RNA was extracted using the RNeasy Mini kit with on-column DNaseI digestion according to the manufacturer’s instructions (Qiagen, West Sussex, UK). First-strand cDNA synthesis was performed using Superscript VILO Master Mix according to the manufacturer’s instructions (Life Technologies). Quantitative (q)RT-PCR reactions were performed on an ABI Prism 7900 Fast system using brilliant III ultra-fast SYBR green QPCR master mix with standard running conditions. Pre-validated primers were used throughout this study and melt curves were analysed to confirm specific products (Primerdesign, Southampton, UK). Messenger RNA transcripts were quantified relative to the appropriate housekeeping gene GAPDH as determined by geNorm assay (Primerdesign) and using the 2−ΔCt or the 2−ΔΔCt method.

Immunostaining

Sections of paraffin embedded tissue were mounted onto microscope slides and dewaxed and rehydrated before antigen retrieval in 10 mM Tris 1 mM EDTA pH 9 with 5 min of pressure-cooking. Slides were washed before incubation with 3% hydrogen peroxide for 30 min followed by blocking in normal horse serum diluted 1:12 in Tris buffered saline with 0.5% Tween 20 (TBST20) for 30 min. Slides were incubated with primary antibody overnight at 4 °C (ID1 Santa Cruz sc-488 diluted 1:1000, VEGF-A Santa Cruz sc-507 diluted 1:100 or isotype match control Rabbit IgG Dako X0903) and then washed in TBST20 before incubation with species specific impress kit for 30 min at room temperature (Vector Laboratories, Peterborough, UK). After washing and incubation with 3, 3’-diaminobenzidine for 5 min slides were counterstained with hematoxylin, dehydrated and visualized by light microscopy, using an Olympus Provis microscope equipped with a Kodak DCS330 camera (Olympus Optical Co., London, UK and Kodak Ltd., Herts, UK).

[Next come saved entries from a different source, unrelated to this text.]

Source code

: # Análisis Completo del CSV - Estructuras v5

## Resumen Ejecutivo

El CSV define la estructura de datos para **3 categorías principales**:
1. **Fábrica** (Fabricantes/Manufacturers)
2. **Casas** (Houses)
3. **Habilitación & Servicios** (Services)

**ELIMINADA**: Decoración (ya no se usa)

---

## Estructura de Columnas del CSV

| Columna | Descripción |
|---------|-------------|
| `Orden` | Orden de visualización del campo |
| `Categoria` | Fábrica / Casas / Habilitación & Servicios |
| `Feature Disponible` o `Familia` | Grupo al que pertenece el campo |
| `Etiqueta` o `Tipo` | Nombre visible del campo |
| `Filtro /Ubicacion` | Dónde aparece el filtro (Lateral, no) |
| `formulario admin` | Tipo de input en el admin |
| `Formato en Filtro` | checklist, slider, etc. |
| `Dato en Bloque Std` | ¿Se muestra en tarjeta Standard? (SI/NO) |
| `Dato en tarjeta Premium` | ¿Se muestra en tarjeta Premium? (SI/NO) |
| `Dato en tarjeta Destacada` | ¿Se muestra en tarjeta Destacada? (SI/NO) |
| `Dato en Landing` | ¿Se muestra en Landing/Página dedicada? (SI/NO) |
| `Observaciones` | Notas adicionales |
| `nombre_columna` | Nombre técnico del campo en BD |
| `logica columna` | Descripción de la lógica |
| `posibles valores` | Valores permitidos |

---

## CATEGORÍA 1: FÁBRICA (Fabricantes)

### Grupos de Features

Due to the limited supply of peritoneal tissue, both positive and negative controls were performed on endometrial tissue.

Statistical analysis

All results are expressed as mean ± standard error of the mean of a minimum of 3 independent experiments. Quantitative RT-PCR and ELISA were analysed using paired and unpaired students’ t tests, as appropriate. All statistical results were generated using GraphPad PRISM version 5 statistical software and a P value of <0.05 was considered significant.

Additional Information

How to cite this article: Young, V. J. et al. Peritoneal VEGF-A expression is regulated by TGF-β1 through an ID1 pathway in women with endometriosis. Sci. Rep. 5, 16859; doi: 10.1038/srep16859 (2015).